Extract

-- Opening Marker --

Always compare against two baselines: predict the global average rating, and recommend the most popular movies. A model that cannot beat "recommend the top ten most-rated films" has learned nothing useful. This baseline comparison is the single check that separates a passing project from a guessed one, and many students skip it. If you want a second set of eyes on the evaluation before you submit, our machine learning assignment help developers test the metrics against the grader's expected format and send back sample defense questions with the delivery.

Improve accuracy

Once the baseline pipeline runs, four levers raise quality without rewriting the approach.

Tune SVD hyperparameters. The factor count n_factors, learning rate lr_all, and regularization reg_all change accuracy noticeably. Run GridSearchCV from Surprise across a small grid and keep the lowest-RMSE configuration.
Add implicit signals. Watch time, clicks, and add-to-list events carry taste even when the user never leaves a star rating. Treating these as weak positive signals densifies the matrix.
Regularize content vectors. Cap max_features in TF-IDF and drop rare keywords so the similarity scores key off meaningful tokens rather than noise.
Blend models with stacking. Feed the content-based score and the collaborative score into a small gradient-boosting model that learns the best weighting per user, rather than fixing alpha by hand.

Each change is measurable: re-run RMSE and Precision@K after every adjustment and keep only the ones that move the number. Algorithm efficiency matters here too, since similarity over thousands of movies repeats on every request. Our walkthrough of efficient algorithms in Python covers the vectorization and caching patterns that keep recommendation latency low.

-- Closing Marker --

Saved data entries
-- Opening Marker --

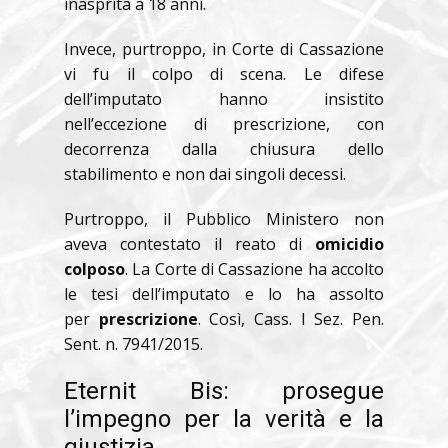
inasprita a 18 anni.
Invece, purtroppo, in Corte di Cassazione
vi fu il colpo di scena. Le difese
dell’imputato hanno insistito
nell’eccezione di prescrizione, con
decorrenza dalla chiusura dello
stabilimento e non dai singoli decessi.
Purtroppo, il Pubblico Ministero non
aveva contestato il reato di
omicidio
colposo
. La Corte di Cassazione ha accolto
le tesi dell’imputato e lo ha assolto
per
prescrizione
. Così, Cass. I Sez. Pen.
Sent. n. 7941/2015.
Eternit Bis: prosegue
l’impegno per la verità e la
giustizia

-- Closing Marker --

Task goal
Can you transcribe the passage on recommender accuracy in full, word for word? The records have no role in this.

Expected output
Always compare against two baselines: predict the global average rating, and recommend the most popular movies. A model that cannot beat "recommend the top ten most-rated films" has learned nothing useful. This baseline comparison is the single check that separates a passing project from a guessed one, and many students skip it. If you want a second set of eyes on the evaluation before you submit, our machine learning assignment help developers test the metrics against the grader's expected format and send back sample defense questions with the delivery.

Improve accuracy

Once the baseline pipeline runs, four levers raise quality without rewriting the approach.

Tune SVD hyperparameters. The factor count n_factors, learning rate lr_all, and regularization reg_all change accuracy noticeably. Run GridSearchCV from Surprise across a small grid and keep the lowest-RMSE configuration.
Add implicit signals. Watch time, clicks, and add-to-list events carry taste even when the user never leaves a star rating. Treating these as weak positive signals densifies the matrix.
Regularize content vectors. Cap max_features in TF-IDF and drop rare keywords so the similarity scores key off meaningful tokens rather than noise.
Blend models with stacking. Feed the content-based score and the collaborative score into a small gradient-boosting model that learns the best weighting per user, rather than fixing alpha by hand.

Each change is measurable: re-run RMSE and Precision@K after every adjustment and keep only the ones that move the number. Algorithm efficiency matters here too, since similarity over thousands of movies repeats on every request. Our walkthrough of efficient algorithms in Python covers the vectorization and caching patterns that keep recommendation latency low.